Before he hit the ground again, Louie was sure his collarbone was broken from hitting Feldman. He knew, too, all in a split second, that he had more injury coming when the two of them landed and slid, with Feldman on top.

Louie thought they might both live, though, as long as more falling debris didn’t hit them.

He was thinking of Madge as consciousness left him.

Quinn said, “What the hell was that?”

Fedderman raised his eyebrows. “Earthquake?”

They were at Q&A, Quinn at his desk, waiting for Pearl to call and say where she wanted to meet for lunch, Fedderman in a chair over by the coffee brewer, going over case notes.

Quinn walked over and looked out a window at West 79th Street. He could hear sirens now, but they were from the south, and not close.

He went outside and stood on the concrete stoop, looking around. No sign of smoke. The sirens were slightly louder, and there were more of them.

Quinn went back inside and called Renz at One Police Plaza, and was told that Renz couldn’t be reached right now.

“Is he dead?” Quinn asked the duty sergeant.

“Not to my knowledge.”

“Then he can be reached. Is this Sergeant Ed Rutler?”

“It is. And who might I be talking to?”

“Captain Frank Quinn. How are you, Ed?”

“Still locomoting, Cap’n. Sorry I didn’t recognize your voice.”

“I’m smoking fewer cigars, Ed. I felt and heard a big boom, and now I hear sirens. What’s going on?”

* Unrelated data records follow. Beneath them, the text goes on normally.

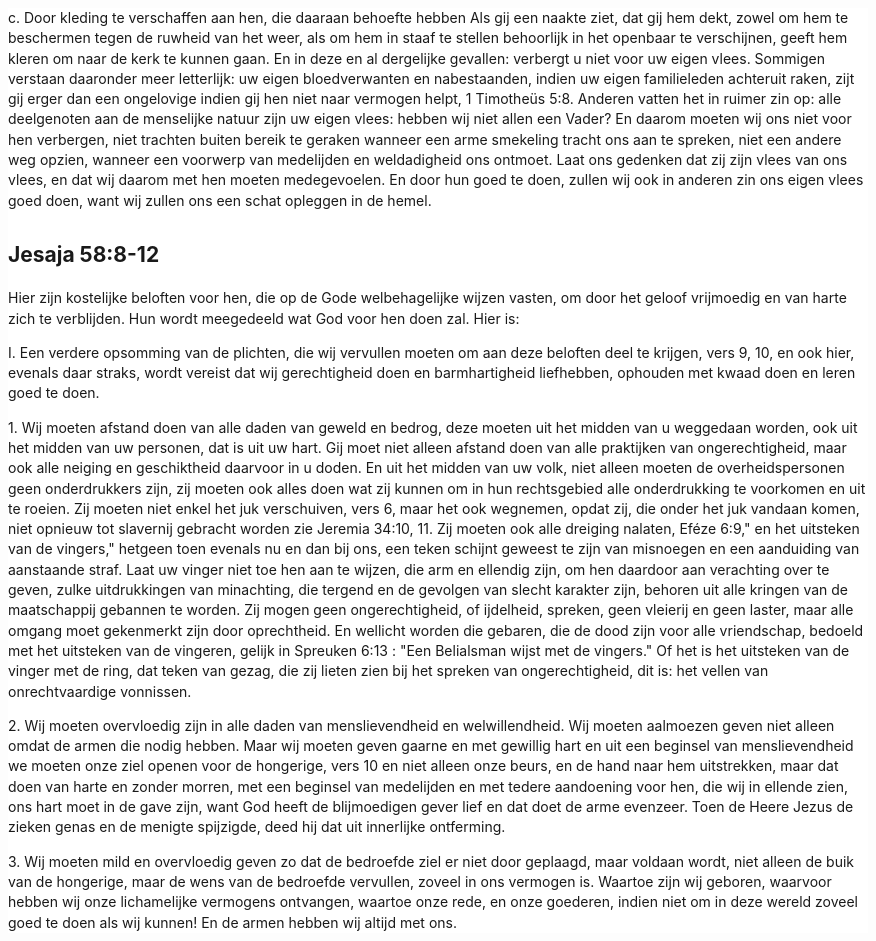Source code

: c. Door kleding te verschaffen aan hen, die daaraan behoefte hebben Als gij een naakte ziet, dat gij hem dekt, zowel om hem te beschermen tegen de ruwheid van het weer, als om hem in staaf te stellen behoorlijk in het openbaar te verschijnen, geeft hem kleren om naar de kerk te kunnen gaan. En in deze en al dergelijke gevallen: verbergt u niet voor uw eigen vlees. Sommigen verstaan daaronder meer letterlijk: uw eigen bloedverwanten en nabestaanden, indien uw eigen familieleden achteruit raken, zijt gij erger dan een ongelovige indien gij hen niet naar vermogen helpt, 1 Timotheüs 5:8. Anderen vatten het in ruimer zin op: alle deelgenoten aan de menselijke natuur zijn uw eigen vlees: hebben wij niet allen een Vader? En daarom moeten wij ons niet voor hen verbergen, niet trachten buiten bereik te geraken wanneer een arme smekeling tracht ons aan te spreken, niet een andere weg opzien, wanneer een voorwerp van medelijden en weldadigheid ons ontmoet. Laat ons gedenken dat zij zijn vlees van ons vlees, en dat wij daarom met hen moeten medegevoelen. En door hun goed te doen, zullen wij ook in anderen zin ons eigen vlees goed doen, want wij zullen ons een schat opleggen in de hemel. 

## Jesaja 58:8-12 
Hier zijn kostelijke beloften voor hen, die op de Gode welbehagelijke wijzen vasten, om door het geloof vrijmoedig en van harte zich te verblijden. Hun wordt meegedeeld wat God voor hen doen zal. Hier is:

I. Een verdere opsomming van de plichten, die wij vervullen moeten om aan deze beloften deel te krijgen, vers 9, 10, en ook hier, evenals daar straks, wordt vereist dat wij gerechtigheid doen en barmhartigheid liefhebben, ophouden met kwaad doen en leren goed te doen.

1\. Wij moeten afstand doen van alle daden van geweld en bedrog, deze moeten uit het midden van u weggedaan worden, ook uit het midden van uw personen, dat is uit uw hart. Gij moet niet alleen afstand doen van alle praktijken van ongerechtigheid, maar ook alle neiging en geschiktheid daarvoor in u doden. En uit het midden van uw volk, niet alleen moeten de overheidspersonen geen onderdrukkers zijn, zij moeten ook alles doen wat zij kunnen om in hun rechtsgebied alle onderdrukking te voorkomen en uit te roeien. Zij moeten niet enkel het juk verschuiven, vers 6, maar het ook wegnemen, opdat zij, die onder het juk vandaan komen, niet opnieuw tot slavernij gebracht worden zie Jeremia 34:10, 11. Zij moeten ook alle dreiging nalaten, Eféze 6:9," en het uitsteken van de vingers,"  hetgeen toen evenals nu en dan bij ons, een teken schijnt geweest te zijn van misnoegen en een aanduiding van aanstaande straf. Laat uw vinger niet toe hen aan te wijzen, die arm en ellendig zijn, om hen daardoor aan verachting over te geven, zulke uitdrukkingen van minachting, die tergend en de gevolgen van slecht karakter zijn, behoren uit alle kringen van de maatschappij gebannen te worden. Zij mogen geen ongerechtigheid, of ijdelheid, spreken, geen vleierij en geen laster, maar alle omgang moet gekenmerkt zijn door oprechtheid. En wellicht worden die gebaren, die de dood zijn voor alle vriendschap, bedoeld met het uitsteken van de vingeren, gelijk in Spreuken 6:13 : "Een Belialsman wijst met de vingers." Of het is het uitsteken van de vinger met de ring, dat teken van gezag, die zij lieten zien bij het spreken van ongerechtigheid, dit is: het vellen van onrechtvaardige vonnissen.

2\. Wij moeten overvloedig zijn in alle daden van menslievendheid en welwillendheid. Wij moeten aalmoezen geven niet alleen omdat de armen die nodig hebben. Maar wij moeten geven gaarne en met gewillig hart en uit een beginsel van menslievendheid we moeten onze ziel openen voor de hongerige, vers 10 en niet alleen onze beurs, en de hand naar hem uitstrekken, maar dat doen van harte en zonder morren, met een beginsel van medelijden en met tedere aandoening voor hen, die wij in ellende zien, ons hart moet in de gave zijn, want God heeft de blijmoedigen gever lief en dat doet de arme evenzeer. Toen de Heere Jezus de zieken genas en de menigte spijzigde, deed hij dat uit innerlijke ontferming.

3\. Wij moeten mild en overvloedig geven zo dat de bedroefde ziel er niet door geplaagd, maar voldaan wordt, niet alleen de buik van de hongerige, maar de wens van de bedroefde vervullen, zoveel in ons vermogen is. Waartoe zijn wij geboren, waarvoor hebben wij onze lichamelijke vermogens ontvangen, waartoe onze rede, en onze goederen, indien niet om in deze wereld zoveel goed te doen als wij kunnen! En de armen hebben wij altijd met ons.
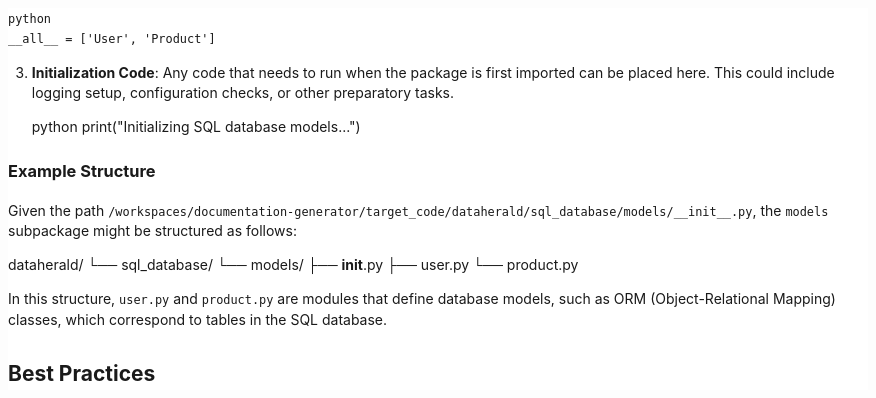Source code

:     python
    __all__ = ['User', 'Product']
    

3. **Initialization Code**: Any code that needs to run when the package is first imported can be placed here. This could include logging setup, configuration checks, or other preparatory tasks.

    python
    print("Initializing SQL database models...")
    

### Example Structure

Given the path `/workspaces/documentation-generator/target_code/dataherald/sql_database/models/__init__.py`, the `models` subpackage might be structured as follows:


dataherald/
└── sql_database/
    └── models/
        ├── __init__.py
        ├── user.py
        └── product.py


In this structure, `user.py` and `product.py` are modules that define database models, such as ORM (Object-Relational Mapping) classes, which correspond to tables in the SQL database.

## Best Practices

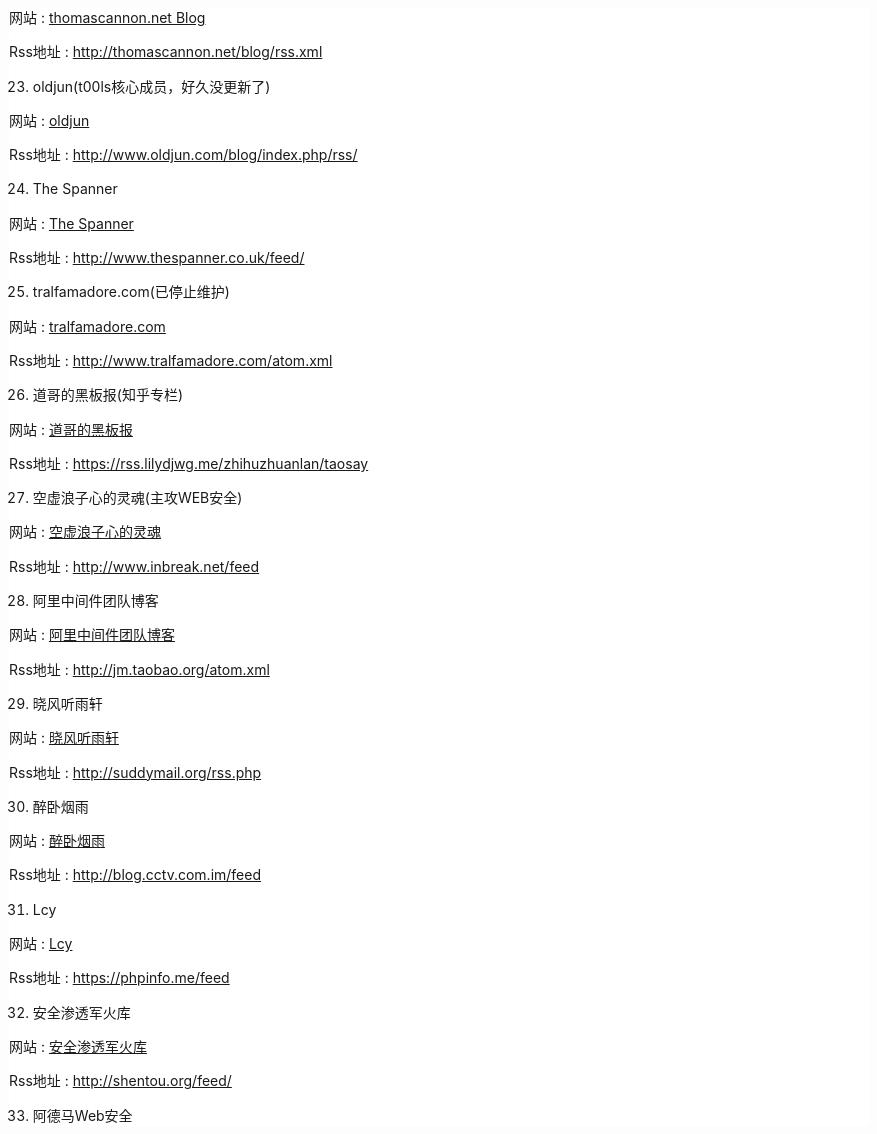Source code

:    网站 :   [thomascannon.net Blog](http://thomascannon.net/blog/)  

   Rss地址 : http://thomascannon.net/blog/rss.xml

23. oldjun(t00ls核心成员，好久没更新了)

   网站 : [oldjun](http://www.oldjun.com/blog/index.php)    

   Rss地址 : http://www.oldjun.com/blog/index.php/rss/

24. The Spanner

   网站 : [The Spanner](http://www.thespanner.co.uk/)  

   Rss地址 : http://www.thespanner.co.uk/feed/

25. tralfamadore.com(已停止维护)

   网站 : [tralfamadore.com](http://www.tralfamadore.com/)  

   Rss地址 : http://www.tralfamadore.com/atom.xml

26. 道哥的黑板报(知乎专栏)
   
   网站 : [道哥的黑板报](https://zhuanlan.zhihu.com/taosay/about)  

   Rss地址 : https://rss.lilydjwg.me/zhihuzhuanlan/taosay

27. 空虚浪子心的灵魂(主攻WEB安全)

   网站 : [空虚浪子心的灵魂](http://www.inbreak.net/)  

   Rss地址 : http://www.inbreak.net/feed

28. 阿里中间件团队博客

   网站 : [阿里中间件团队博客](http://jm.taobao.org/)  

   Rss地址 : http://jm.taobao.org/atom.xml

29. 晓风听雨轩

   网站 : [晓风听雨轩](http://suddymail.org/)  

   Rss地址 : http://suddymail.org/rss.php

30. 醉卧烟雨
   
   网站 : [醉卧烟雨](http://blog.cctv.com.im/b)  

   Rss地址 : http://blog.cctv.com.im/feed

31. Lcy

   网站 : [Lcy](https://phpinfo.me/)  

   Rss地址 : https://phpinfo.me/feed

32. 安全渗透军火库

   网站 : [安全渗透军火库](http://shentou.org/)  

   Rss地址 : http://shentou.org/feed/

33. 阿德马Web安全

“We’re still trying to figure it out. Could be a building collapse. The Taggart Building, that they been screwing around with for months. But it’s too early in the game to know.”

“Any dead or injured?”

“Not as many as you’d think, is what I hear. They’re saying one of those big construction cranes let go and fell about twenty floors, but it’s too early to confirm. I hope that’s what happened. Fewer killed and injured than there’d be in a building collapse.”

“Probably, Ed.” Then, “I got confirmation now in a TV news crawl. It’s the Taggart Building, all right. A big crane fell. It did bring down some of the building with it.”

“Jeez! Casualties?”

“Still counting, Ed. The building was unoccupied at the time, but there were some people killed or injured by the crane itself. And there were people in the vicinity of the building that were too close and got hit by falling debris. I’ve deduced a lot of that from early reports and what I could see on television They’re still fitting it all together. You know how it goes.”

Ed did.

Harley Renz called then and got patched through. Sergeant Rutler knew it wasn’t going to become a conference call and said his good-byes.